Microsoft needs to continue to promote hybrid capabilities, such as its new Microsoft Teams e-discovery feature, to help on-premises customers feel comfortable with the transition to the cloud — a process that could take years.

“It’s messy to be in the middle, and I think Microsoft forgets that if you’ve got 100,000 people, you’re going to live in the middle for a long time,” said Kevin Kieller, a partner at consulting firm EnableUC in Oakville, Ont.

Many large enterprises with on-premises Skype for Business deployments had previously been gearing up to transition to the cloud version of that platform, Kieller said. Then, Microsoft introduced Teams last year, significantly complicating the cloud migration path for those businesses.

Microsoft has been steadily rolling out interoperability features between Skype for Business and Teams over the past several months, such as persistent chats and aggregated presence.
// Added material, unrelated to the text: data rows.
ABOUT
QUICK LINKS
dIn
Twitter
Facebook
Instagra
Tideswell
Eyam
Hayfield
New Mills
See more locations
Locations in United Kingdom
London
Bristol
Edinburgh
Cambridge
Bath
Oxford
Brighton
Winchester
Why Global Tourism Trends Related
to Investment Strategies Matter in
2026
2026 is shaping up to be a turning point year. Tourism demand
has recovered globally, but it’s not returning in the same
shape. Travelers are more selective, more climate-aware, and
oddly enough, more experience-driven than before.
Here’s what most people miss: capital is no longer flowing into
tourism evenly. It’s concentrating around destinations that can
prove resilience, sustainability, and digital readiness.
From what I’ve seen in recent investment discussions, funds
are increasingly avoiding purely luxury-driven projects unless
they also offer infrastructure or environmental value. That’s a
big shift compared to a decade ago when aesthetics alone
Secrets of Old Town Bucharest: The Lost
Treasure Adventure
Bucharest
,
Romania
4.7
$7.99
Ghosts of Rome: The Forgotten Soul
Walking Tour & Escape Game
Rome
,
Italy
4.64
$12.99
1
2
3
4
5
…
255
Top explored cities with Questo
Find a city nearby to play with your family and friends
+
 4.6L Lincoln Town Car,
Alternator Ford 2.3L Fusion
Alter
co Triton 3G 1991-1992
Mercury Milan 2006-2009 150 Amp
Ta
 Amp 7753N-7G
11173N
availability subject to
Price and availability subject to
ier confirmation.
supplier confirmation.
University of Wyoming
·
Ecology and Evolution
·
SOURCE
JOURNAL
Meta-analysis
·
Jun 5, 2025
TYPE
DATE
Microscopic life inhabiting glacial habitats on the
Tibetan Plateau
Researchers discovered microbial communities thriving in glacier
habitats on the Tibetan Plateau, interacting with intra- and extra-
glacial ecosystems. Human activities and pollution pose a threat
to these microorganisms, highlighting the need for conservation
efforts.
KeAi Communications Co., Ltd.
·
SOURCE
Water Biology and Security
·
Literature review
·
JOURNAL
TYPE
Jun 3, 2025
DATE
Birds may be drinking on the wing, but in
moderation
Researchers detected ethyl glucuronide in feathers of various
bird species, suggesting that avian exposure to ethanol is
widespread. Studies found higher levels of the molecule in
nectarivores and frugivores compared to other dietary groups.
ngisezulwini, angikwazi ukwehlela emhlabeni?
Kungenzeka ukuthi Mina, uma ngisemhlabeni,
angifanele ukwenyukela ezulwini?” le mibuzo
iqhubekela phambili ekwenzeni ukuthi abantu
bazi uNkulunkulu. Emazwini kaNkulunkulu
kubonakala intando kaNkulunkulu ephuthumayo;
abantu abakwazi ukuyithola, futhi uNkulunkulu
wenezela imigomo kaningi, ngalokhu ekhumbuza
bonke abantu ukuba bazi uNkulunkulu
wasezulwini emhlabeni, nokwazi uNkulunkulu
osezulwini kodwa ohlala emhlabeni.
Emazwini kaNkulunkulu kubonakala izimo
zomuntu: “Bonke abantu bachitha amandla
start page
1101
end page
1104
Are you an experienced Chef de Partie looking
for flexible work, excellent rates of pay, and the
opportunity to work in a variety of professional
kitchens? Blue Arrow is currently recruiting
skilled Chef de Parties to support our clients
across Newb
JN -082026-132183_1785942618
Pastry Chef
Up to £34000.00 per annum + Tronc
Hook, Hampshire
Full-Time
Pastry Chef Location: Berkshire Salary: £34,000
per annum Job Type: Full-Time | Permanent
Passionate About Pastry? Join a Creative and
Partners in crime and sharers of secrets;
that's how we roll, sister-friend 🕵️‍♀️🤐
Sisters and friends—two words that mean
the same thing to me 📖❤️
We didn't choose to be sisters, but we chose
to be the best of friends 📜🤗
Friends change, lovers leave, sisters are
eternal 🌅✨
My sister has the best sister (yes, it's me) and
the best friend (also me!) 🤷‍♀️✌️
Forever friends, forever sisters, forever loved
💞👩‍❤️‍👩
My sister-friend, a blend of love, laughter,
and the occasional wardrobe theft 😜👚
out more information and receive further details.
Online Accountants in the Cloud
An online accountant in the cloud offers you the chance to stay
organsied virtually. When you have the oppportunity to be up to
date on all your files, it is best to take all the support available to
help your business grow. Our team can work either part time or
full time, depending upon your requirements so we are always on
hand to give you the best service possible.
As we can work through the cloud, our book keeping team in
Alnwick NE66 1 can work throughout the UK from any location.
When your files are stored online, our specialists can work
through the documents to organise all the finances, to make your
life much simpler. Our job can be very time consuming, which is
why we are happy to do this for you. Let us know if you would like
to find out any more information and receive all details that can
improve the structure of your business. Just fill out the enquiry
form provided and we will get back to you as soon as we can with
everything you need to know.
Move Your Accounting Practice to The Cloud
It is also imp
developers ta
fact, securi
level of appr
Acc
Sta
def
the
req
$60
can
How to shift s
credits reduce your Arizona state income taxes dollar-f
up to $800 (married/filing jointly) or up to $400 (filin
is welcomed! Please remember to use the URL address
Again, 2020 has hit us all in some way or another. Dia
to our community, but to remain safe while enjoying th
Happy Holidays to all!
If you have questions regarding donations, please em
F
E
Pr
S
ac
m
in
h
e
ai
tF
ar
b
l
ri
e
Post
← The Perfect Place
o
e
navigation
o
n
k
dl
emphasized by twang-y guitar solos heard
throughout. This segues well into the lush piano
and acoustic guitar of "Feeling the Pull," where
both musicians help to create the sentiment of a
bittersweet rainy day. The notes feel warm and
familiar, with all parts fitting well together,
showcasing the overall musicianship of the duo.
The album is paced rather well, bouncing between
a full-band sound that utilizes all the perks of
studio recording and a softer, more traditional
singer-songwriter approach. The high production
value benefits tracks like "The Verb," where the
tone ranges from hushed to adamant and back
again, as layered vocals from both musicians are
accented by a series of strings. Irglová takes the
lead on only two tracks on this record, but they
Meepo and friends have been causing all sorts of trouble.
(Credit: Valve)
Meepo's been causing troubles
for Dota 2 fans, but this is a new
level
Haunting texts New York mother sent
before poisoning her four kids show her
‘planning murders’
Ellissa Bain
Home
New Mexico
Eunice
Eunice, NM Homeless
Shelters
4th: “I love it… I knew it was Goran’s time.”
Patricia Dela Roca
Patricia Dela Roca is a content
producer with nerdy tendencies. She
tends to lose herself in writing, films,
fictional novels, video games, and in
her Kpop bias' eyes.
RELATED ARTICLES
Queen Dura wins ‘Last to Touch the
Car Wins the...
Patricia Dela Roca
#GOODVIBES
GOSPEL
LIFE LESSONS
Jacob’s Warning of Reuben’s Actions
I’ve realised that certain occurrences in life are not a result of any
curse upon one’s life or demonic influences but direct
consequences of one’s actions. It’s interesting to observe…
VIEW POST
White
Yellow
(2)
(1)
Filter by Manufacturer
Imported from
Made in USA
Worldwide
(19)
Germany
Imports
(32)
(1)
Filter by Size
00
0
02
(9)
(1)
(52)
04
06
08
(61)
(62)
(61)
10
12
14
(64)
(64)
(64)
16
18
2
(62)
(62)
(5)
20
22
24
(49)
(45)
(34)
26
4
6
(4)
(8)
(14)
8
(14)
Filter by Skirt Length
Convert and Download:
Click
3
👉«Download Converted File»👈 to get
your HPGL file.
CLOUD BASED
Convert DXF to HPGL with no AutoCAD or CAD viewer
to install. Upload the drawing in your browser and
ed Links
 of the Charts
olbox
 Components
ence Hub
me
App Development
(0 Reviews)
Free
But almost all of those features require businesses to have their employees registered through Skype for Business Online, the cloud version of the service.

“As far as I’ve seen, there isn’t really a good and easy way to migrate from Skype for Business on-prem to Teams,” said Zeus Kerravala, founder and principal analyst at ZK Research in Westminster, Mass. “It just seems like [Microsoft] didn’t think about it very well.”

Advanced telephony features for Teams coming soon

Microsoft is on track to add dozens of telephony features to Teams that are critical to large enterprises by the end of June, including call queues and organizational auto attendants. The final advanced calling features are expected to come online by year’s end.

The perception that Microsoft Teams lacks the full capabilities of Skype for Business has slowed adoption of the platform, particularly among large enterprises. But even as those features get added, Microsoft faces another hurdle: perception.

It could take months to get the message across that Teams is fully built-out, Kieller said. “Microsoft has a tough time, as everybody does, in terms of discoverability of the right information for somebody that’s contemplating this migration.”

Still, there is no end date in sight for support of Skype for Business on premises. However, while Microsoft plans to release a new on-premises server in 2019, the vendor is expected to keep some of its latest and most advanced collaboration tools as cloud-only offerings.

“It’s almost, by definition, going to be a hybrid mode,” Kieller said. “It’s just another way that I think Microsoft, even for on-prem customers … [is] effectively pushing them, moving them, cajoling them to move to the cloud.”